她认真思考着司止渊的这句话,“你想要的我都答应。”
这是答应她要去看医生了吗?
还是说这只是男人在床上说的鬼话,毕竟男人在床上说的话可比鬼话还不着调。
不过留给卿一然的时间不多,一分钟不到她的思绪便散开了。
“认真点,女人。”男人高高在上的声音响起。
……
又是一番激烈的缠斗,卿一然看着面前这个男人,真不像生病的人。
“你在这方面的能力一直都这么强吗?”卿一然噘嘴问他。
“嗯……”司止渊声音嘶哑的笑了笑,弧度不大,不过有一种摄人心魂的帅气,“这么直接吗?”
“不然,什么事情都做了,还害羞吗?”她一脸鄙视。
“以前不知道……”司止渊停顿了几秒,“以后肯定一直很强。”
“什么叫做以前不知道?”卿一然不依不饶。
“和你说过,我只有你一个女人,以前都没过女人,怎么知道能力强不强?当然,我也不可能说以前不行。男人,可不能说自己不行。”
他理所应当的样子实在有些欠揍。
“哼!”卿一然突然觉得眼前有很多粉红泡泡。
因为他的一句话便欣喜若狂,她难道疯了?
“不问问我为什么那么笃定以后一定很厉害?”
“为什么?”卿一然几乎不加思索,脱口而出。
不过话一说,她便后悔了,司止渊肯定没啥好话,这就是他的圈套。
“因为,我还可以……”
不等她说完,卿一然便用手抵住了他的嘴。
她想要休息了。
仅此而已。
后面司止渊没再为难她,两个人相拥而眠。
……
几天后,他们决定离开芬兰,准备回国,卿一然已经离家很久了。
尽管和父母哥哥报过平安,但尽早回去总归是好的。
而且司止渊的病情现在也耽误不起,虽然司止渊没有告诉她,不过她还是知道司止渊失眠越来越厉害了。

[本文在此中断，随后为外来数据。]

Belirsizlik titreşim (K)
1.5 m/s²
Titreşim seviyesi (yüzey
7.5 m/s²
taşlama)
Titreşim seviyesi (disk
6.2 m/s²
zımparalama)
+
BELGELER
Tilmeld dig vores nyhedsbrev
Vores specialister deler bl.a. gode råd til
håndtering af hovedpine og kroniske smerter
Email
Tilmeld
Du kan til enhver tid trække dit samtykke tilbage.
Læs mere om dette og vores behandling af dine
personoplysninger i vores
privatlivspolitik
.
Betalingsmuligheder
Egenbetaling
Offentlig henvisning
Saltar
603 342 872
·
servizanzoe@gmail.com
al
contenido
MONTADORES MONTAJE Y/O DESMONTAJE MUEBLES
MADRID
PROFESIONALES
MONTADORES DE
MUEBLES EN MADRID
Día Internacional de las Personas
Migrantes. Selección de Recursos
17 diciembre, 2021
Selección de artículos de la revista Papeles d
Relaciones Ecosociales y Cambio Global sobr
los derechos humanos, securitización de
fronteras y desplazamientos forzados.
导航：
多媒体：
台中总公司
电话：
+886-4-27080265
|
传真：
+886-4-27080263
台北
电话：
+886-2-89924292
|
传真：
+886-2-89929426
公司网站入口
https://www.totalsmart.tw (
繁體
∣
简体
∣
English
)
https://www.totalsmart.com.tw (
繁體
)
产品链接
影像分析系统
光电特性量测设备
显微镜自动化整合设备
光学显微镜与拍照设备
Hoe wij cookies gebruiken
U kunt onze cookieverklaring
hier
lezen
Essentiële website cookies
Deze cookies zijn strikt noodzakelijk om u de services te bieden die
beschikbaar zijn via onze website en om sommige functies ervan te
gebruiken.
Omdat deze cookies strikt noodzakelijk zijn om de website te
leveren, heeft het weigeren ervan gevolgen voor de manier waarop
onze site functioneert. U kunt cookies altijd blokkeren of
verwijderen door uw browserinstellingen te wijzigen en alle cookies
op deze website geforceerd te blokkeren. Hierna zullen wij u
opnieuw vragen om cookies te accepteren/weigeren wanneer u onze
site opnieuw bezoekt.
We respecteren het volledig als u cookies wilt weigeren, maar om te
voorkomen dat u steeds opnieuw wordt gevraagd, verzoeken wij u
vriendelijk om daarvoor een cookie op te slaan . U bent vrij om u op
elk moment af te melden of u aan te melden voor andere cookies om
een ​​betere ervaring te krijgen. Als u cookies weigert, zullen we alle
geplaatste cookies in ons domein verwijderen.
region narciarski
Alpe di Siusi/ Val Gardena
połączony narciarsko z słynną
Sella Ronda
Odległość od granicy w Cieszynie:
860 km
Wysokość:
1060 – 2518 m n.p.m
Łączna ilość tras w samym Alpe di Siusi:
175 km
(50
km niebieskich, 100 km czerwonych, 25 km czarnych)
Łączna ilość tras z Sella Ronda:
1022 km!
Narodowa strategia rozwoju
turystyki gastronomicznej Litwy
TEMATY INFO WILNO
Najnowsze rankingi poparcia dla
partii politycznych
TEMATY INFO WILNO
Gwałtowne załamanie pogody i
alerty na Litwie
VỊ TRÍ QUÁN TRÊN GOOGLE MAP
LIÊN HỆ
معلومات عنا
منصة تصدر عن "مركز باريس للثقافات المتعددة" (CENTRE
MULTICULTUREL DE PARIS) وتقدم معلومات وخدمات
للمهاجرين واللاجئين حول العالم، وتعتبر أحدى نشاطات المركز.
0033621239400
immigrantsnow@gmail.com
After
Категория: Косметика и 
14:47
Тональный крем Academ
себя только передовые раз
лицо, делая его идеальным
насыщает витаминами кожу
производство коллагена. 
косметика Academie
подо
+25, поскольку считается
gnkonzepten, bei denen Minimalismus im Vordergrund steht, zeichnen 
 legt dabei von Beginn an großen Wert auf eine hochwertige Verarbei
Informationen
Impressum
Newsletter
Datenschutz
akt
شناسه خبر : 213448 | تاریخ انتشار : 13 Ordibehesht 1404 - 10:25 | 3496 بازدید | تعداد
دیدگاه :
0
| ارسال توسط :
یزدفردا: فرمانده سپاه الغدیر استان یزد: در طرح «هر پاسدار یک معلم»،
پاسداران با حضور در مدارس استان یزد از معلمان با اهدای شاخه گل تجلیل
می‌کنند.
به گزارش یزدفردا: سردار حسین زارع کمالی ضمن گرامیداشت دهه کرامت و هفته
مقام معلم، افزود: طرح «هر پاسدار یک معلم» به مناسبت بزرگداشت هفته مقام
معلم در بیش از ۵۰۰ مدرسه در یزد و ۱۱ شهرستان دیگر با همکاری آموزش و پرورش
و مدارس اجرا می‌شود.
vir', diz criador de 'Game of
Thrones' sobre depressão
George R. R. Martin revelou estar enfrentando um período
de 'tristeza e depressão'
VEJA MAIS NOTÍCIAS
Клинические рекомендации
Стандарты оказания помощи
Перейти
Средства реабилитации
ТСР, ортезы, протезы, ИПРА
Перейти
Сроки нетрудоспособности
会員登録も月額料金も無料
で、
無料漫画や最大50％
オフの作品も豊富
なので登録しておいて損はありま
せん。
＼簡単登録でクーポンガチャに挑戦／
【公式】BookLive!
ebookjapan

他总是装作什么事情都没有,不过卿一然知道,他的病在恶化。
阳光斜斜地穿过落地窗,在司止渊的办公桌上投下一道微弱的金线。
处于极夜中的芬兰,现在每天的日照时间只有两三个小时。
即使是中午十二点,给人的感觉像是下午五六点。
他修长的手指正机械地翻阅着季度财报,强迫症让他反复调整文件边缘直至完全对齐。
突然,纸面上的数字开始扭曲变形,耳边响起尖锐的耳鸣,像无数根钢针扎进太阳穴——熟悉的窒息感从胸腔炸开,他猛地攥住钢笔,墨汁在文件上晕开一朵狰狞的黑花。
花园里,卿一然对这一切全然不知。
她正倚在藤椅上看拍卖图录。
最近她也在线上办公,和小组成员积极筹备着拍卖会。
忽然听见书房传来重物倒地的闷响。
她立马冲进去。
推开门,只见那个永远不可一世的男人正蜷缩在波斯地毯上,西装领口被扯开三道裂痕,左手死死掐着自己右腕的静脉,鲜血微微流出。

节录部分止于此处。